**Complétez ce qui suit:**
(A) Recopiez mot pour mot, dans l'entretien, le passage qui va de « Gilles Guerraz : J’ai » jusqu'à « la transition ? ».
(B) D'après l'entretien, dites si chaque affirmation est juste par oui ou non, en citant les mots qui tranchent : (i) Gilles Guerraz a environ quinze ans d'expérience en réalisation ; (ii) il s'est mis aux IA génératives pendant l'été 2023 ; (iii) il ne trouve plus cette technologie fascinante aujourd'hui.
(C) Dans l'entretien, relevez tous les types de réalisations que Gilles Guerraz nomme pour décrire son parcours.

**Texte fourni:**
Les intelligences artificielles, tout le monde en parle, beaucoup flirtent avec, mais peu les pratiquent au quotidien et de manière professionnelle. Gilles Guerraz fait partie de ces derniers. Ce réalisateur, qui a travaillé à plusieurs reprises pour Entrecom, semble avoir totalement franchi le pas.

Comment avez-vous découvert les IA génératives ?

Gilles Guerraz : J’ai derrière moi une quinzaine d’années de réalisation avec des publicités TV ou digitales, des vidéos corporate, etc. Créer des images, cela a toujours été “mon truc”. J’ai commencé à m’intéresser naturellement aux IA génératives pendant l’été 2022… et je me suis rapidement laissé prendre par toutes les possibilités offertes par cette technologie. J’ai découvert un média qui me permet d’assouvir mes fantasmes de créateur d’images. Je trouve ça fascinant encore aujourd’hui.

Vous êtes désormais reconnu pour votre bonne connaissance de l’IA, comment s’est passée la transition ?

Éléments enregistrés
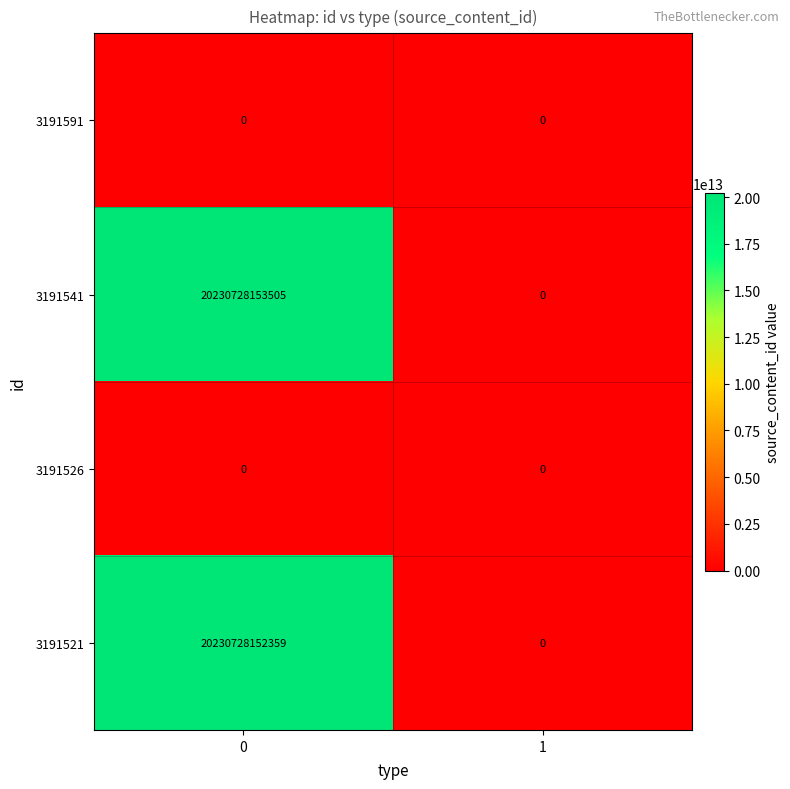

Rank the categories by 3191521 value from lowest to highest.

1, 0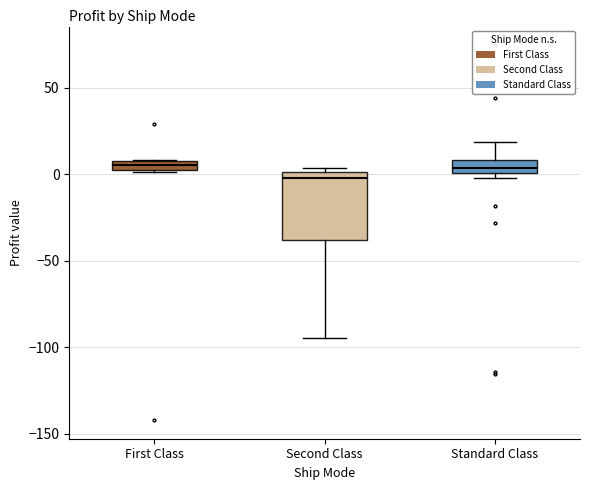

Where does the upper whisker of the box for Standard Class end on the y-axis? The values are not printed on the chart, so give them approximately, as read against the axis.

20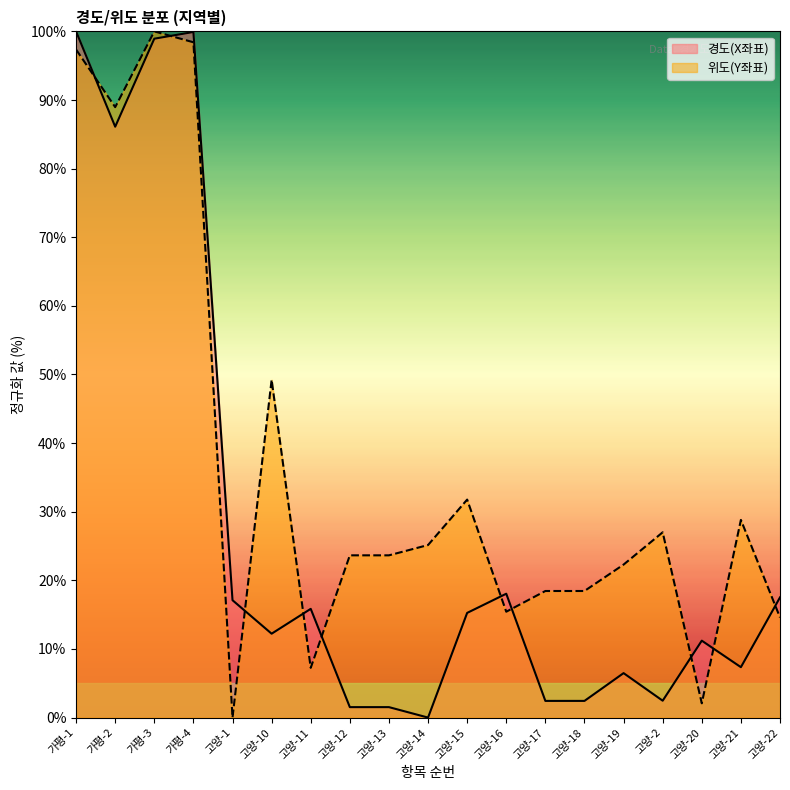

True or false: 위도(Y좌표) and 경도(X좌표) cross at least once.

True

**Réponses par consigne:**
(A)
Gilles Guerraz : J’ai derrière moi une quinzaine d’années de réalisation avec des publicités TV ou digitales, des vidéos corporate, etc. Créer des images, cela a toujours été “mon truc”. J’ai commencé à m’intéresser naturellement aux IA génératives pendant l’été 2022… et je me suis rapidement laissé prendre par toutes les possibilités offertes par cette technologie. J’ai découvert un média qui me permet d’assouvir mes fantasmes de créateur d’images. Je trouve ça fascinant encore aujourd’hui.

Vous êtes désormais reconnu pour votre bonne connaissance de l’IA, comment s’est passée la transition ?

(B)
(i) Oui : « J’ai derrière moi une quinzaine d’années de réalisation ».
(ii) Non : « J’ai commencé à m’intéresser naturellement aux IA génératives pendant l’été 2022 ».
(iii) Non : « Je trouve ça fascinant encore aujourd’hui. »

(C) Publicités TV, publicités digitales, vidéos corporate.